The truth is that there are many possible scenarios, but no likely ones. The Boring Company wants to put cars on skates underground and skate them from garages to hyperloop arteries. I was going to observe that since robots don’t need air, sunlight, or as much overhead space, they’d go well in the tunnels, which would also help protect them and their cargo from the weather. However, it seems like Elon Musk wants to put us in the tunnels and the robots up on street level. Personally, I think that sounds like we’re training the robots to seek a dystopian future where they get to have parks and we’re stuck living underground, but that’s just me.

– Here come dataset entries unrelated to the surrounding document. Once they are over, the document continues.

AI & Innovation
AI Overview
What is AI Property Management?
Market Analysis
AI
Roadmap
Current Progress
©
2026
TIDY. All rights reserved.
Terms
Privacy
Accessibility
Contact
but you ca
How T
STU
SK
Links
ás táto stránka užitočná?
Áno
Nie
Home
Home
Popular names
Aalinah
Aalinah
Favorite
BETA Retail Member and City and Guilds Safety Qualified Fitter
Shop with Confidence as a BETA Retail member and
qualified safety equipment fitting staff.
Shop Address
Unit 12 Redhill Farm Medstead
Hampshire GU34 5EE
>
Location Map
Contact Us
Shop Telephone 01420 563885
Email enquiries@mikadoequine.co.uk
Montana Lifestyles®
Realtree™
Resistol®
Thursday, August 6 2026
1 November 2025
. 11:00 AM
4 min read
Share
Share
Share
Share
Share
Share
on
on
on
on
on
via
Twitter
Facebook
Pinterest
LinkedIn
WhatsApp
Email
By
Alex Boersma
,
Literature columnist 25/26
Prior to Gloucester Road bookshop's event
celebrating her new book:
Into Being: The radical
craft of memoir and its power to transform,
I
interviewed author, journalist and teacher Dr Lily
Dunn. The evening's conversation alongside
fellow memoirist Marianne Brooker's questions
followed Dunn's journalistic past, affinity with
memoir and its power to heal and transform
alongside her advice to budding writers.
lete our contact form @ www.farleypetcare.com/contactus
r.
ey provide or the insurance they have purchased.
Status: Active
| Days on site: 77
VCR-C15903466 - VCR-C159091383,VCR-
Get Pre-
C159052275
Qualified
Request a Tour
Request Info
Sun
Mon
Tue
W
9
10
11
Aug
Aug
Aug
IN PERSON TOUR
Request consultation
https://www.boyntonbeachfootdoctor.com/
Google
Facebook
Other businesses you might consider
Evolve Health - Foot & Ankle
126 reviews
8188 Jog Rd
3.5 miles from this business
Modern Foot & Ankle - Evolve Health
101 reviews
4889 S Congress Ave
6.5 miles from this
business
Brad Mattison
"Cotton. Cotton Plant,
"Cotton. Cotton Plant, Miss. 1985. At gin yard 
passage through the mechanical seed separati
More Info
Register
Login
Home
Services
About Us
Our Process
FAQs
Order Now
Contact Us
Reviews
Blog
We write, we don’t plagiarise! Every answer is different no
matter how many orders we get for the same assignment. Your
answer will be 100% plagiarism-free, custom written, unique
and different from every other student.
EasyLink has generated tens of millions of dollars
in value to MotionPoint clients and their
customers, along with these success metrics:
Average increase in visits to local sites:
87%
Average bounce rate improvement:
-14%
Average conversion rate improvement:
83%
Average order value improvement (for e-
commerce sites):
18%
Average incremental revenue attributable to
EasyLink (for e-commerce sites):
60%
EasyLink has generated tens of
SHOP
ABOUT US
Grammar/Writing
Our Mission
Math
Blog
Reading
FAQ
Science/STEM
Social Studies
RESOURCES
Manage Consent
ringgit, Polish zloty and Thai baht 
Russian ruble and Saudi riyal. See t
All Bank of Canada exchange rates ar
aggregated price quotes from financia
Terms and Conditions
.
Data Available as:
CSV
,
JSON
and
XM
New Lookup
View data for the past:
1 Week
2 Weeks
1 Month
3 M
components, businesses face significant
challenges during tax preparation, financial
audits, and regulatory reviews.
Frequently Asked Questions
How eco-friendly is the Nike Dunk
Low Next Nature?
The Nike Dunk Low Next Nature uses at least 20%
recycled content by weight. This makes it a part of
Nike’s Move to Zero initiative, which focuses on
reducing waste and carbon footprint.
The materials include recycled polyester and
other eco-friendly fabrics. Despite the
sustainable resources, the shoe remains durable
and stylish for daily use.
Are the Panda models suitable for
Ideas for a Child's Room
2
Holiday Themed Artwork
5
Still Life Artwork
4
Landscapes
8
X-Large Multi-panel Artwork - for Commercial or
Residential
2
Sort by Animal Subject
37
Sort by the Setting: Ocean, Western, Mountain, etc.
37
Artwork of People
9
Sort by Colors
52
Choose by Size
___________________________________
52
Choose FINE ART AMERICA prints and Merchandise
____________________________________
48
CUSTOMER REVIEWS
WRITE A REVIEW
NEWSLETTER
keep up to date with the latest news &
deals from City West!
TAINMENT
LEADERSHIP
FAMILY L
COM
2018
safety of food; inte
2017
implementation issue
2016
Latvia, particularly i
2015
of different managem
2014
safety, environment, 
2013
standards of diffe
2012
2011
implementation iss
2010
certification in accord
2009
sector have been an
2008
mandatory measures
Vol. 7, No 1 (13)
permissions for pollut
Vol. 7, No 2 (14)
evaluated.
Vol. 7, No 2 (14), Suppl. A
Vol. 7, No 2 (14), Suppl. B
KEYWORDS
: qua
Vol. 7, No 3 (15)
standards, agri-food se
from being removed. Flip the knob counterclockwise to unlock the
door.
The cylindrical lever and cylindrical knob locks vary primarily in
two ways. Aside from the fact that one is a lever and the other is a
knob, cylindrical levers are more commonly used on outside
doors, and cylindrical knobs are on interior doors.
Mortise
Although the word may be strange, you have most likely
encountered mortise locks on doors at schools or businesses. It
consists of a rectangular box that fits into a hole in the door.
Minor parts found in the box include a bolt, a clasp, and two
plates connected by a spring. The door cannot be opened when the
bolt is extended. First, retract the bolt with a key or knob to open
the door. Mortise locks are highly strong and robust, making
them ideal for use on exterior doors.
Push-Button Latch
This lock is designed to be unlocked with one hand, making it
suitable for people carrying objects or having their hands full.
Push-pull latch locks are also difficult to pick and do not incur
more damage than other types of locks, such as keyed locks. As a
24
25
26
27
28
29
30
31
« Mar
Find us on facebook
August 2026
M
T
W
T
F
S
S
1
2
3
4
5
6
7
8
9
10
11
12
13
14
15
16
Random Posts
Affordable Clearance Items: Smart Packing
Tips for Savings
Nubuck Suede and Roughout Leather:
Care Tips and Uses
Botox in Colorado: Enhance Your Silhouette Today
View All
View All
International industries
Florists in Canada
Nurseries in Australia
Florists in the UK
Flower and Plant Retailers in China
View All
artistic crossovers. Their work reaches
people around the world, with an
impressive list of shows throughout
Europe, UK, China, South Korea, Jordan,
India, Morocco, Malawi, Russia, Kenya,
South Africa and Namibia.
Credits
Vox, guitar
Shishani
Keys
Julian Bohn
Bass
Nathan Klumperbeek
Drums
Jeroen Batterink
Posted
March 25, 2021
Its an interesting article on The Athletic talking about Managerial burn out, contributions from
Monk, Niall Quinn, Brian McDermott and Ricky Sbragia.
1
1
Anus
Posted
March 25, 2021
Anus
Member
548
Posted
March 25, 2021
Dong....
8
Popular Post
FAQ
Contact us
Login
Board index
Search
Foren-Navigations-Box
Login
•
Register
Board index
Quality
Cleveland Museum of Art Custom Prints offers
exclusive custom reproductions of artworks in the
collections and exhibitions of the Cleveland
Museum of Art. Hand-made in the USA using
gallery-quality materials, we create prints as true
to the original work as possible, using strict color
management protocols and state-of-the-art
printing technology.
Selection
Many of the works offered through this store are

I remember a brief span after wheeled bookbags first came out. Everyone started wheeling their bags. Then it turned out that this put way too much extra stuff on the sidewalk, annoyed people, and generally got in the way so much that everyone went back to backpacks on backs. Sidewalks are congested in a lot of places, and unless/until they become quite inexpensive, these robots are going to have trouble operating where businesses can realistically buy one. Giving them their own space when bikes and scooters can’t get it in a lot of places will only increase friction, and the hypothetical space savings from AVs will probably go to bikes and parkland rather than convenience droids. They make a lot of sense for indoor use, but I think the cities – like rural areas – belong to the sUAV. In well run suburbs, there might be a cost-effective use case. Low enough foot traffic in a highly centralized market district could mean delivery robot utilization makes sense. I lived in Bloomington, Indiana for a few years, and given the quality of the food on the main street and the relatively compact residential section with well laid out, underutilized sidewalks, a handful of delivery robots shared by the various restaurants might do well. Not expecting to see them out in Odon or New York except as novelties, though. They’d run out of sidewalk in Odon and be run off the sidewalk in New York. Though New Yorkers might look at the robots that are moving consistently with traffic, and then at the tourists blocking people’s path and decide they like the robot better.